Both proofs are valid for horizontal and vertical lines to the extent that we can let one slope be $\varepsilon$, and take the limit that $\varepsilon\rightarrow 0.$ If one slope goes to zero, the other goes to infinity.

==In circles and other conics==

===Circles===

Each diameter of a circle is perpendicular to the tangent line to that circle at the point where the diameter intersects the circle.

A line segment through a circle's center bisecting a chord is perpendicular to the chord.

If the intersection of any two perpendicular chords divides one chord into lengths a and b and divides the other chord into lengths c and d, then a^{2} + b^{2} + c^{2} + d^{2} equals the square of the diameter.

The sum of the squared lengths of any two perpendicular chords intersecting at a given point is the same as that of any other two perpendicular chords intersecting at the same point, and is given by 8r^{2} – 4p^{2} (where r is the circle's radius and p is the distance from the center point to the point of intersection).
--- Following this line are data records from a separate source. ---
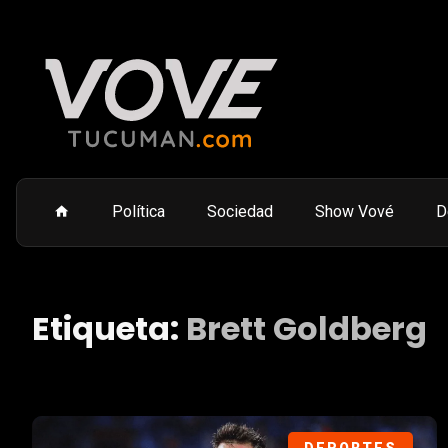
Política
Sociedad
Show Vové
D
Etiqueta:
Brett Goldberg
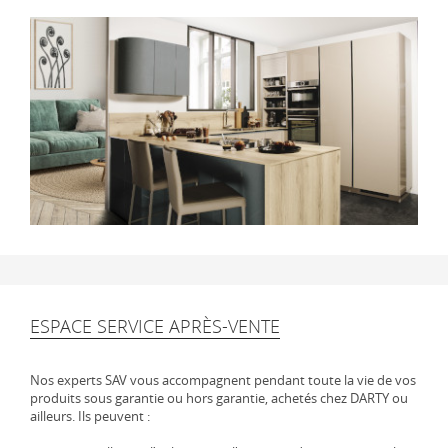
ESPACE SERVICE APRÈS-VENTE
Nos experts SAV vous accompagnent pendant toute la vie de vos
produits sous garantie ou hors garantie, achetés chez DARTY ou
ailleurs. Ils peuvent :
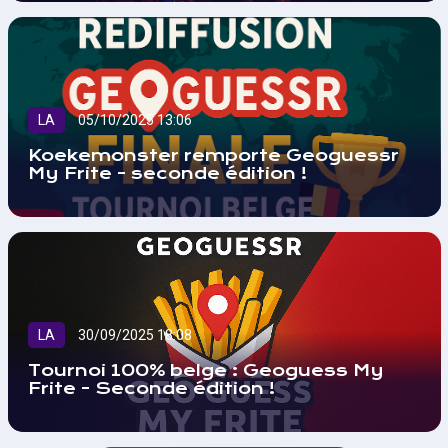
LA
05/10/2025 13:06
Koekemonster remporte Geoguessr
My Frite - seconde édition !
LA
30/09/2025 18:08
Tournoi 100% belge : Geoguess My
Frite - Seconde édition !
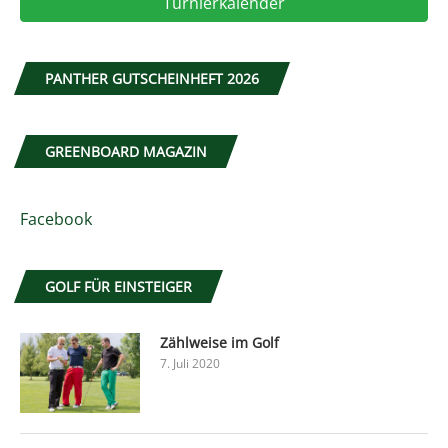
Turnierkalender
PANTHER GUTSCHEINHEFT 2026
GREENBOARD MAGAZIN
Facebook
GOLF FÜR EINSTEIGER
Zählweise im Golf
7. Juli 2020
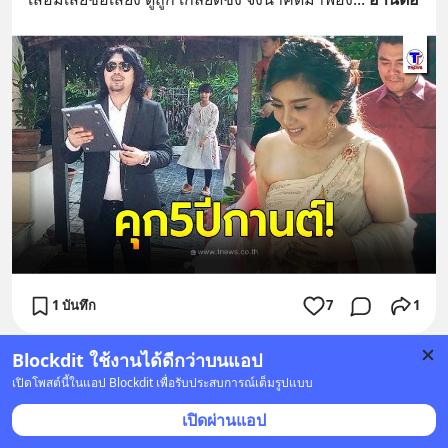
1 บันทึก
7
1
Blockdit ใช้งานได้ดีกว่าบนแอป
Thainewsonline - ไทยนิวส์ออนไลน์
•
ติดตาม
เปิดโพสต์นี้ในแอป Blockdit เพื่อรับประสบการณ์เต็มรูปแบบ
12 มิ.ย. 2021 เวลา 06:01 • ข่าว
เปิดผ่านแอป
อัยการสั่งฟ้อง"ทนายตั้ม"เพิ่ม ม.181 คดี เอมี่ อาเมเรีย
Thales' theorem states that two lines both through the same point on a circle but going through opposite endpoints of a diameter are perpendicular. This is equivalent to saying that any diameter of a circle subtends a right angle at any point on the circle, except the two endpoints of the diameter.

===Ellipses===

The major and minor axes of an ellipse are perpendicular to each other and to the tangent lines to the ellipse at the points where the axes intersect the ellipse.

The major axis of an ellipse is perpendicular to the directrix and to each latus rectum.

===Parabolas===

In a parabola, the axis of symmetry is perpendicular to each of the latus rectum, the directrix, and the tangent line at the point where the axis intersects the parabola.

From a point on the tangent line to a parabola's vertex, the other tangent line to the parabola is perpendicular to the line from that point through the parabola's focus.

The orthoptic property of a parabola is that If two tangents to the parabola are perpendicular to each other, then they intersect on the directrix. Conversely, two tangents which intersect on the directrix are perpendicular. This implies that, seen from any point on its directrix, any parabola subtends a right angle.

===Hyperbolas===

The transverse axis of a hyperbola is perpendicular to the conjugate axis and to each directrix.

The product of the perpendicular distances from a point P on a hyperbola or on its conjugate hyperbola to the asymptotes is a constant independent of the location of P.

A rectangular hyperbola has asymptotes that are perpendicular to each other. It has an eccentricity equal to $\sqrt{2}.$

==In polygons==

===Triangles===

The legs of a right triangle are perpendicular to each other.

The altitudes of a triangle are perpendicular to their respective bases. The perpendicular bisectors of the sides also play a prominent role in triangle geometry.

The Euler line of an isosceles triangle is perpendicular to the triangle's base.

The Droz-Farny line theorem concerns a property of two perpendicular lines intersecting at a triangle's orthocenter.

Harcourt's theorem concerns the relationship of line segments through a vertex and perpendicular to any line tangent to the triangle's incircle.

===Quadrilaterals===

In a square or other rectangle, all pairs of adjacent sides are perpendicular. A right trapezoid is a trapezoid that has two pairs of adjacent sides that are perpendicular.

Each of the four maltitudes of a quadrilateral is a perpendicular to a side through the midpoint of the opposite side.

An orthodiagonal quadrilateral is a quadrilateral whose diagonals are perpendicular. These include the square, the rhombus, and the kite. By Brahmagupta's theorem, in an orthodiagonal quadrilateral that is also cyclic, a line through the midpoint of one side and through the intersection point of the diagonals is perpendicular to the opposite side.

By van Aubel's theorem, if squares are constructed externally on the sides of a quadrilateral, the line segments connecting the centers of opposite squares are perpendicular and equal in length.

==Lines in three dimensions==

Up to three lines in three-dimensional space can be pairwise perpendicular, as exemplified by the x, y, and z axes of a three-dimensional Cartesian coordinate system.